Она добавляет, что аббат помолится за нас: он ей обещал, что будет упоминать нас в молитвах. У меня бред? Розетт скромно торжествует. Как Люк может через Розетт передавать мне что-то? Мне наплевать на его молитвы. Я хочу, чтобы он молился за меня, как в последний раз.
— Мы ахнуть не успели, как он уже улетел, — продолжает она. — Никто не говорит, куда. Будто бы сообщат позже. Странно! В конце концов вы знаете священников с их любовью к секретам! Он мог что-то ляпнуть кому-нибудь из начальства. Отец Вейсс за словом в карман не полезет. Я думаю, он бросил своих больных ради умирающих в Африке или в Косово. Такие люди всегда хотят отдать еще больше. Мне достается из-за этой истории столько же, сколько вам. Его заменит отец Оливери, не первой молодости. В Церкви Франции нет смены! А для того, чтобы ввести Папу в курс дела, понадобится немало времени! А как ваши токсикоманы отреагируют? У Люлю было столько связей.
— Просто черт знает что! — подлила Мирей масла в огонь.
Для них это была всего лишь рабочая проблема, организационный вопрос. А я умираю. Под моей кожей наступила зима. Люк. Они несут невесть что. Я изнемогаю от жары. Я открываю тетрадь с расписанием и вижу, что Вейсс, действительно, не записан на вторники в сентябре. Его имя стерто. Никто его не замещает. Я листаю книгу месс в церкви Благовещения. Его имя зачеркнуто. С каких пор? Еще вчера он был там. Я снова лезу в сумку, чтобы достать солнечные очки. Я приподнимаюсь, и обе женщины смотрят на меня с повышенным вниманием. У меня, должно быть, тот еще видок в черных очках в этой клетушке без окон.
— Что-то не так?
— Глаза болят.
В горле у меня вкус пепла. Паштет из кролика на всю жизнь? Единственный выход — туалет, но пока надо сохранять спокойствие. Почему он мне ничего не сказал? Почему они в курсе, а я — нет? Воцаряется тишина. Я знаю, что буду вспоминать об этой тишине всю жизнь. Когда я листаю страницы реестра, я слышу шелест бумаги. Я вся в поту. От пальцев остаются следы на тетради. Я везде оставляю отпечатки, кто придет меня арестовывать? В черном пластиковом стаканчике стоят три ручки, одна из них для похорон — у нее колпачок с красным сердечком. Я верчу карандаш похоронного бюро. Этот момент мне напоминает минуту, когда мне сообщили о раке. Диагноз — это топор. Ты слышишь новость. Ты понимаешь не все. Ты проживаешь каждую минуту, одну за другой.

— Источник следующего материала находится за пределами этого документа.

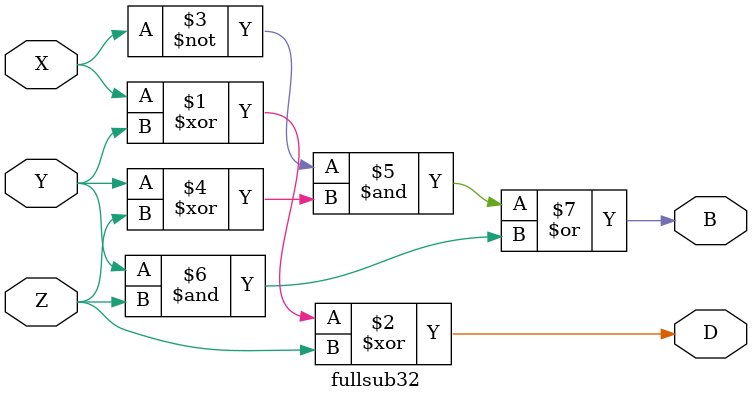
<source format=v>
module fullsub32(output D, B, input X, Y, Z);
assign D = X ^ Y ^ Z;
assign B = ~X & (Y^Z) | Y & Z;
endmodule

</source>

Розетт все еще здесь, рядом с Мирей, позади меня. Она чует грех за десять километров. Служащая пришла разнюхать след, увидеть мою реакцию, чтобы подтвердить свои подозрения. Она читает на моем лице, как в открытой книге, и я даю согласие на это. Я дурная. А не из-за меня ли исчез отец Вейсс? Может быть, я враг Господа, Искусительница? Искушение — это то, что отдаляет от Черных Очей, а со мной Люк был к нему ближе, чем когда-либо.